There will be downside consequences for both East and West. There will be immediate major losses of French and German sovereignty. They will be sucked back into US alliance hegemony. There will be immediate setbacks to Russia -France and Russia -Germany possibilities for detente. These two major states now will be, albeit reluctantly, more firmly locked into US-led NATO military operations. It is hard to see the Nordstream pipeline opening now, which will be a great economic and humanitarian loss to Europe. There will be greater sanctions intensity, hurting both sides economically, and a huge setback to detente generally. The new Cold War will be more firmly lodged in place.
Will Russia advance further into Ukraine? I would predict almost certainly not, though we will hear Western propaganda for weeks that Russia will do so. The present line of contact will become the frontier, as it has de facto been the frontier since 2015 after Poroshenko’s failed attempt to overwhelm Donbass.
How will China and the nonaligned world react? These are the most important questions now. Will they see through this latest Anglo-American false narrative of unprovoked Russian aggression , or will they be fooled yet again by the information warriors ? I would like to think the former, but I fear the sedulous power of the Western false narrative. I believe that China, and more quietly India , will stand by Russia.

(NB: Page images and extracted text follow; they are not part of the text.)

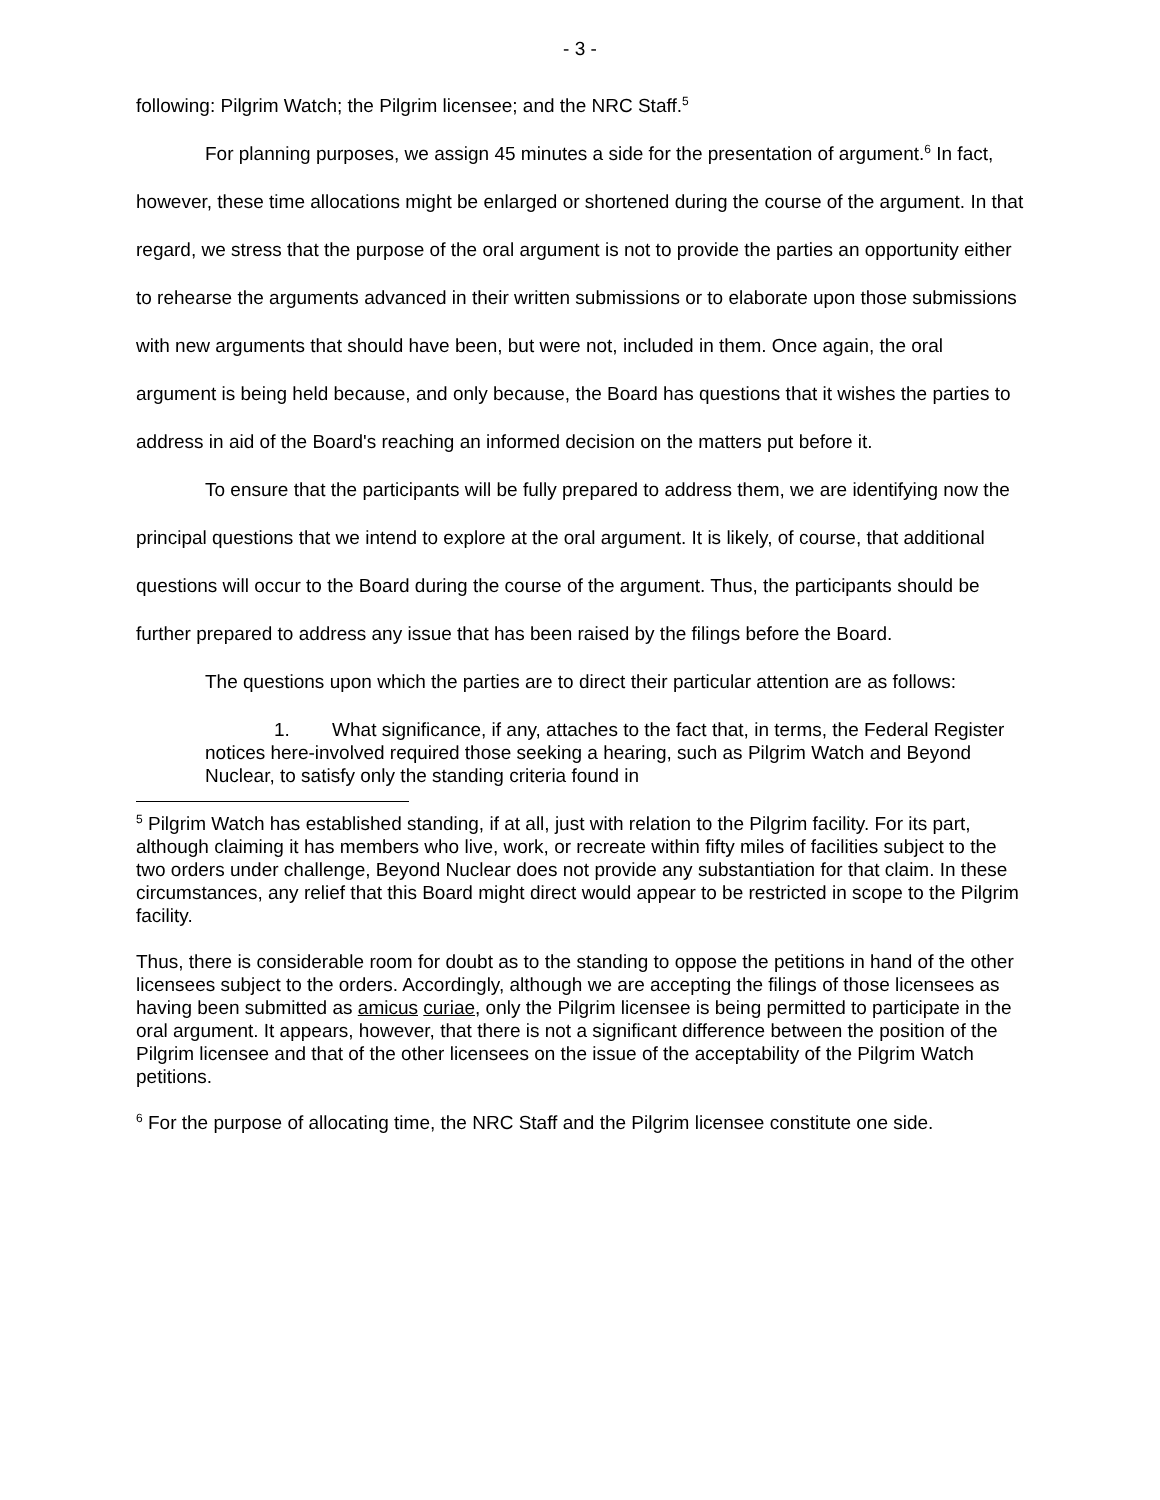- 3 -
following: Pilgrim Watch; the Pilgrim licensee; and the NRC Staff.<sup>5</sup>
For planning purposes, we assign 45 minutes a side for the presentation of argument.<sup>6</sup> In fact, however, these time allocations might be enlarged or shortened during the course of the argument. In that regard, we stress that the purpose of the oral argument is not to provide the parties an opportunity either to rehearse the arguments advanced in their written submissions or to elaborate upon those submissions with new arguments that should have been, but were not, included in them. Once again, the oral argument is being held because, and only because, the Board has questions that it wishes the parties to address in aid of the Board's reaching an informed decision on the matters put before it.
To ensure that the participants will be fully prepared to address them, we are identifying now the principal questions that we intend to explore at the oral argument. It is likely, of course, that additional questions will occur to the Board during the course of the argument. Thus, the participants should be further prepared to address any issue that has been raised by the filings before the Board.
The questions upon which the parties are to direct their particular attention are as follows:
1. What significance, if any, attaches to the fact that, in terms, the Federal Register notices here-involved required those seeking a hearing, such as Pilgrim Watch and Beyond Nuclear, to satisfy only the standing criteria found in
<sup>5</sup> Pilgrim Watch has established standing, if at all, just with relation to the Pilgrim facility. For its part, although claiming it has members who live, work, or recreate within fifty miles of facilities subject to the two orders under challenge, Beyond Nuclear does not provide any substantiation for that claim. In these circumstances, any relief that this Board might direct would appear to be restricted in scope to the Pilgrim facility.
Thus, there is considerable room for doubt as to the standing to oppose the petitions in hand of the other licensees subject to the orders. Accordingly, although we are accepting the filings of those licensees as having been submitted as amicus curiae, only the Pilgrim licensee is being permitted to participate in the oral argument. It appears, however, that there is not a significant difference between the position of the Pilgrim licensee and that of the other licensees on the issue of the acceptability of the Pilgrim Watch petitions.
<sup>6</sup> For the purpose of allocating time, the NRC Staff and the Pilgrim licensee constitute one side.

Others– we shall see.
It did not have to be this lose-lose outcome. A Canadian solution was possible, if there had been a modicum of goodwill from Kiev: a federal Ukrainian state with real sovereignty rights for Russian Ukrainians, including importantly a real say in Ukraine foreign policy choices.
Putin was desperate for this outcome and he waited as long as he could. But Washington and Kiev wanted confrontation and permanent East-West hostility, whipped up by Victoria Nuland and her ilk. They now have this. Ukraine will remain poor, depopulated, illiberal and militarised. It is a tragedy, but the threatened genocide and ethnic cleansing of Donbass Russians would have been intolerable for the majority of Russians. As it was personally, for an obviously angry and distressed Putin. This outcome will bring him and his key advisers no great joy, but it was the right decision to take.
Tony Kevin is a former Australian ambassador to Poland and Cambodia, and an emeritus fellow at Australian National University. The author of Return to Moscow (2017), he is independently visiting Russia in February 2022. He will deliver a lecture on the outlook for Russia-Australia relations to the Moscow Diplomatic Academy.